Passées ces contingences industrielles, arrêtons-nous un instant sur le choix étrange et malavisé d’Amazon de proposer la série en deux versions, noir et blanc et couleurs, tant il est évident que Spider-Noir a été pensé, conçu et filmé pour être apprécié en noir et blanc. Peur de heurter une frange du public réfractaire pour qui l’absence de couleurs est synonyme de “vieux” film ? Toujours est-il que nous vous conseillerons évidemment d’opter pour le noir et blanc, superbe, et qui contribue à ancrer la série dans les années 1930 qu’elle prétend présenter, plutôt qu’une version “colorisée” dont les choix chromatiques, plutôt réussis par ailleurs, évoquent davantage la colorimétrie des grands mélos hollywoodiens signés par Douglas Sirk dans les années 1950.

Tous ces points précisés, que nous propose exactement Spider-Noir ? Un hommage que l’on sent sincère à la grande époque du film noir, parfois au plan près, et aux récits pulps des années 1930, avec le Shadow ou le Spider original en ligne de mire.
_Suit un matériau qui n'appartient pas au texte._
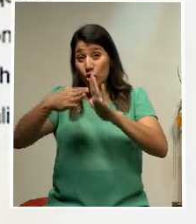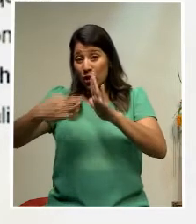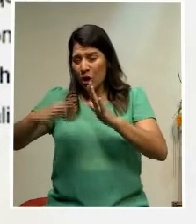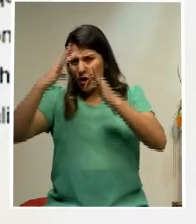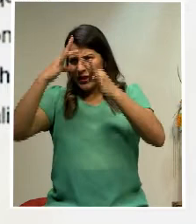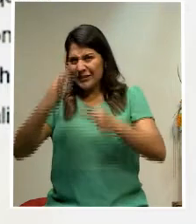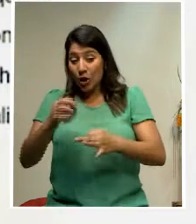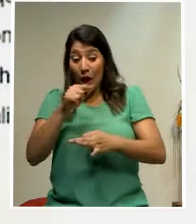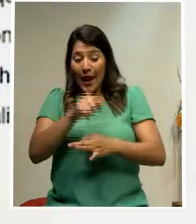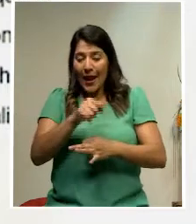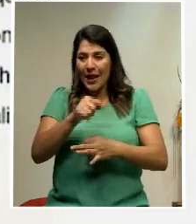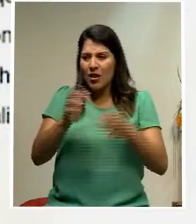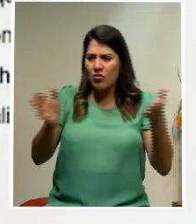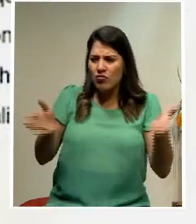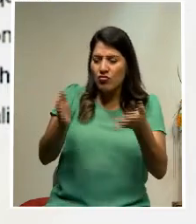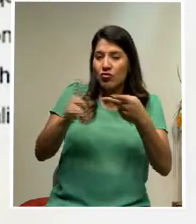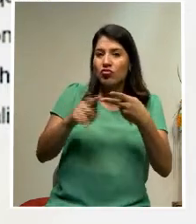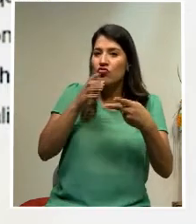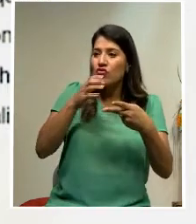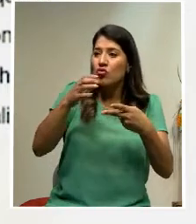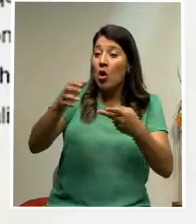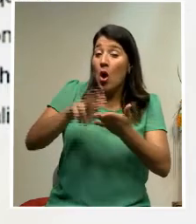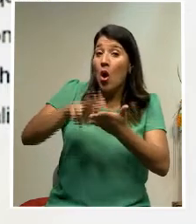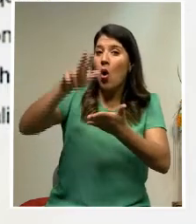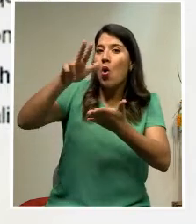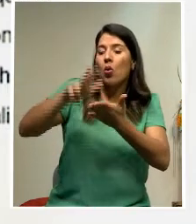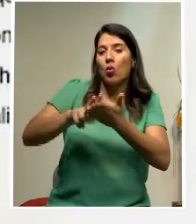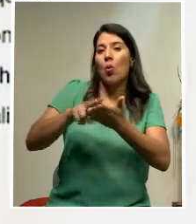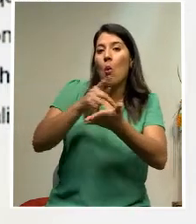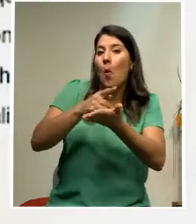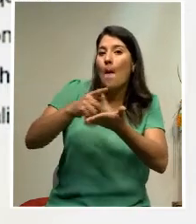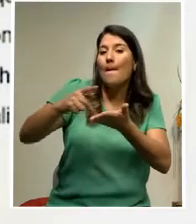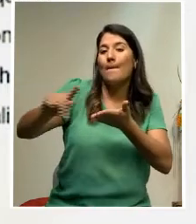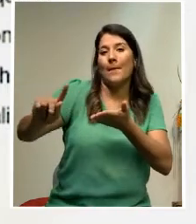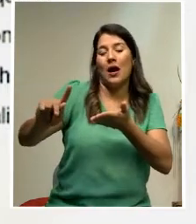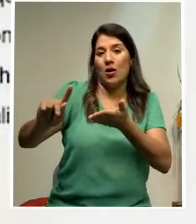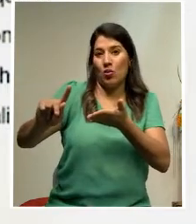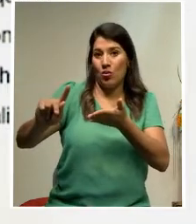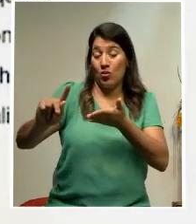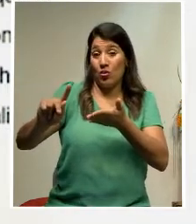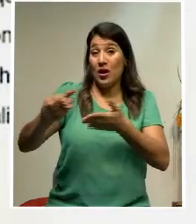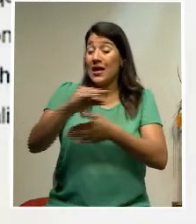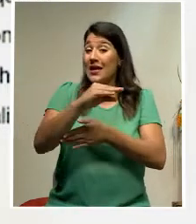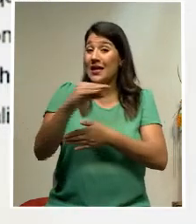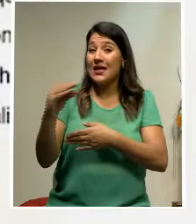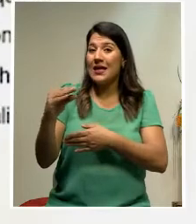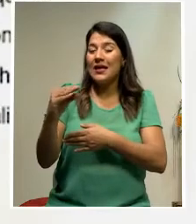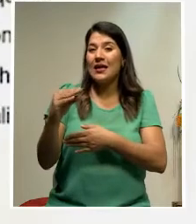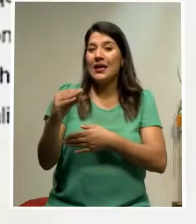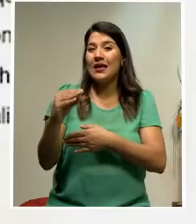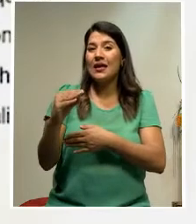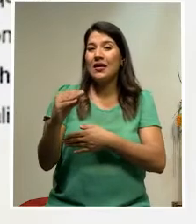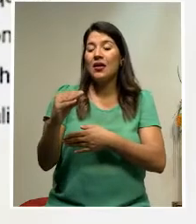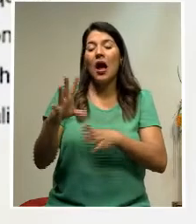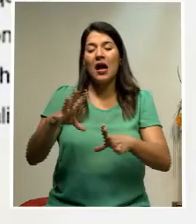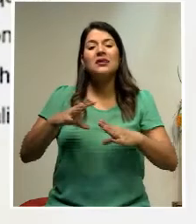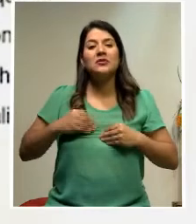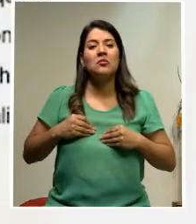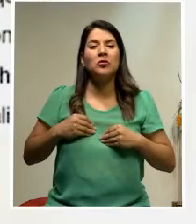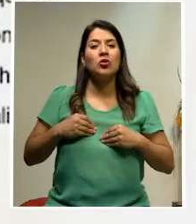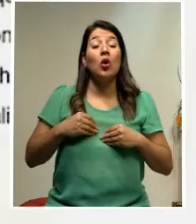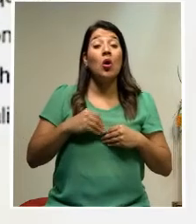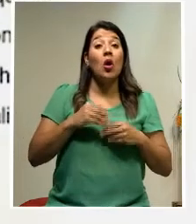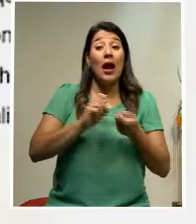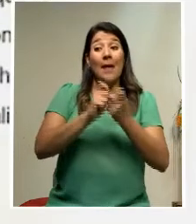y recomendó se aprobara un reajuste contractual y reconoció pasar de una comisión de un 32% a un 45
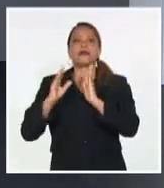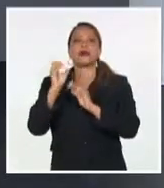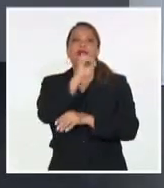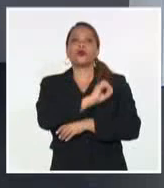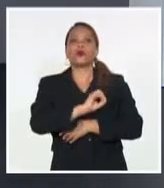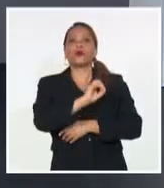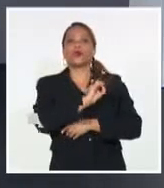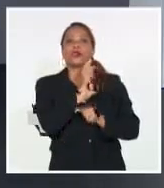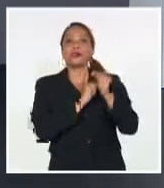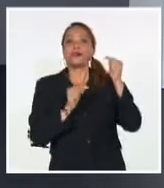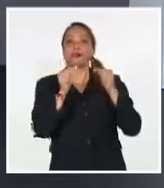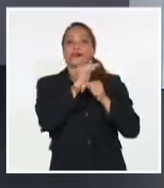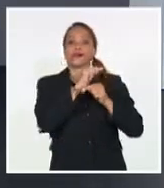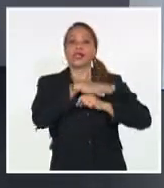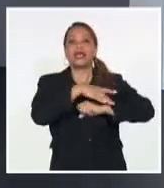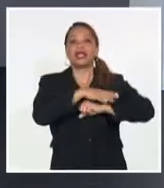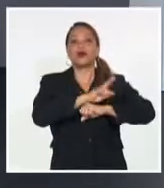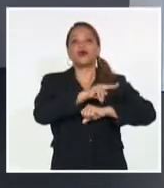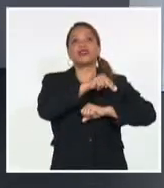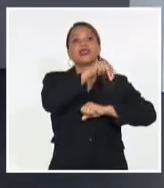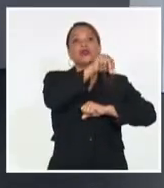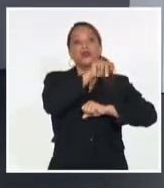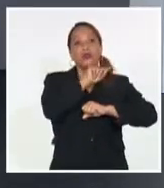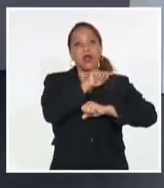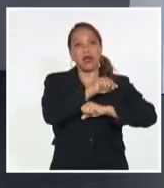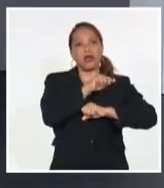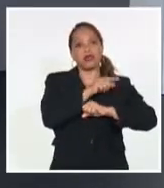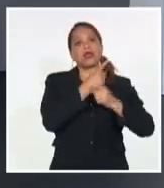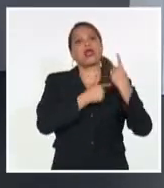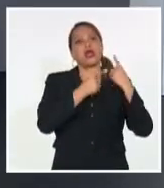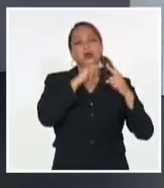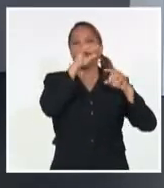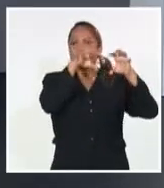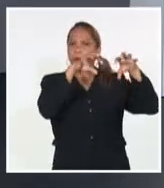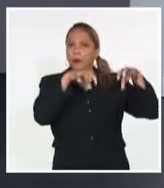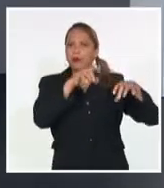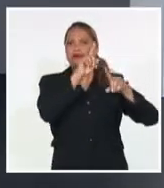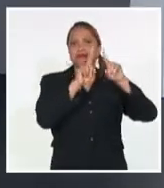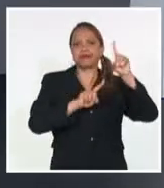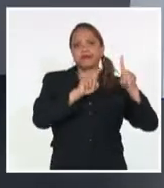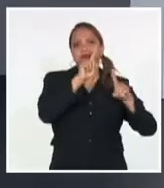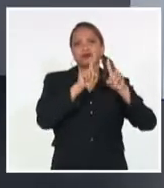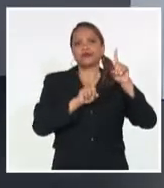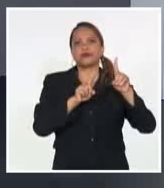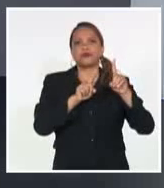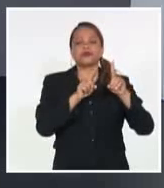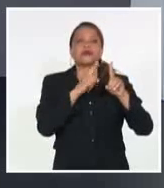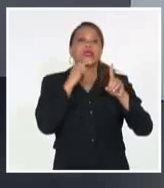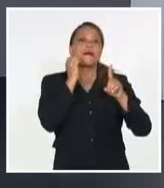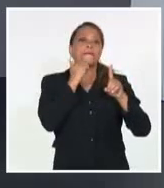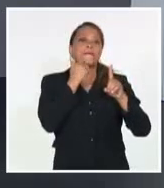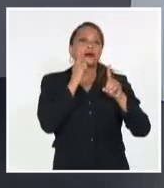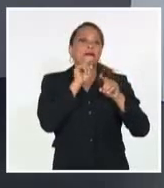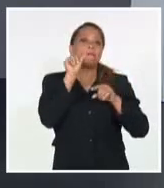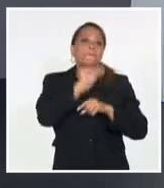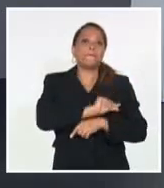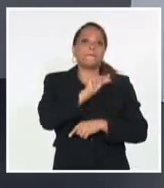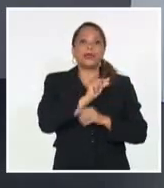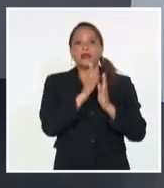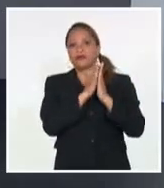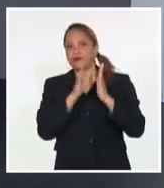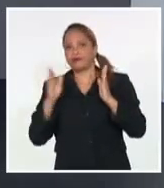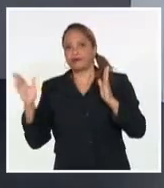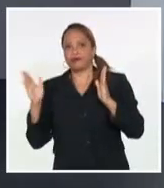fundamentalmente en zonas de la costa norte e interior algún chubasco, alguna lluvia también mientras que será más aislada para el resto del país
L’intrigue ne tient guère debout, mais peu importe, les punchlines claquent en permanence et toutes les figures imposées sont bien là : Nicolas Cage singe Bogart et en fait des tonnes comme à l’accoutumée, Brian Gleeson impose sa présence physique massive en chef de gang menaçant, et le casting ne manque ni de l’obligatoire femme fatale, ni du journaliste ambitieux à l’affût du scoop, ni de la secrétaire à la répartie acérée. C’est bien simple, toutes les références y sont, et finissent par étouffer Spider-Noir au point de le transformer en un exercice un peu vain. Au fil des épisodes, on se prend à chercher les clins d’œil, nombreux, aux classiques (La Soif du Mal, Le Faucon Maltais, En Quatrième Vitesse, Le Troisième Homme, Twin Peaks, Le Grand Sommeil…) qui défilent en rang serré le temps d’un plan, d’une réplique ou d’un nom de personnage. Et on finit par s’ennuyer en contemplant ce qui n’est finalement qu’un beau livre d’images un peu lisse doublé d’une partie de Trivial Pursuit cinéphile. C’est dommage, car le personnage, tout comme le genre, méritait mieux.

Spider-Noir (8 épisodes – 45 minutes) : série conçue et réalisée par Oren Uziel et Steve Lightfoot. Avec : Nicolas Cage, Lamorne Morris, Li Jun Li, Karen Rodriguez, Abraham Popoola, Jack Huston, Brendan Gleeson…

Épisodes :
1. Passez dans mon bureau/Dans mon bureau (Step Into My Office)
2. Sois prudent, tu vivras longtemps/Sur le fil (Tread Lightly)
3. Double trahison/Mensonge (Double Cross)
4. Une erreur que je ne ferai plus jamais/Une erreur à ne pas refaire (A Mistake I’ll Never Make Again)
5. Trahison/La trahison (Betrayal)
6. Cauchemar sur civière/Cauchemar dans un labo (Nightmare on a Gurney)
7. Je ne suis pas un héros/Un héros perdu (Nobody’s Hero)
8. L’Homme masqué (The Man in the Mask)

Publié le 17 juin 2026
Mis à jour le 17 juin 2026
Les gens mentent. Seul l’argent dit la vérité.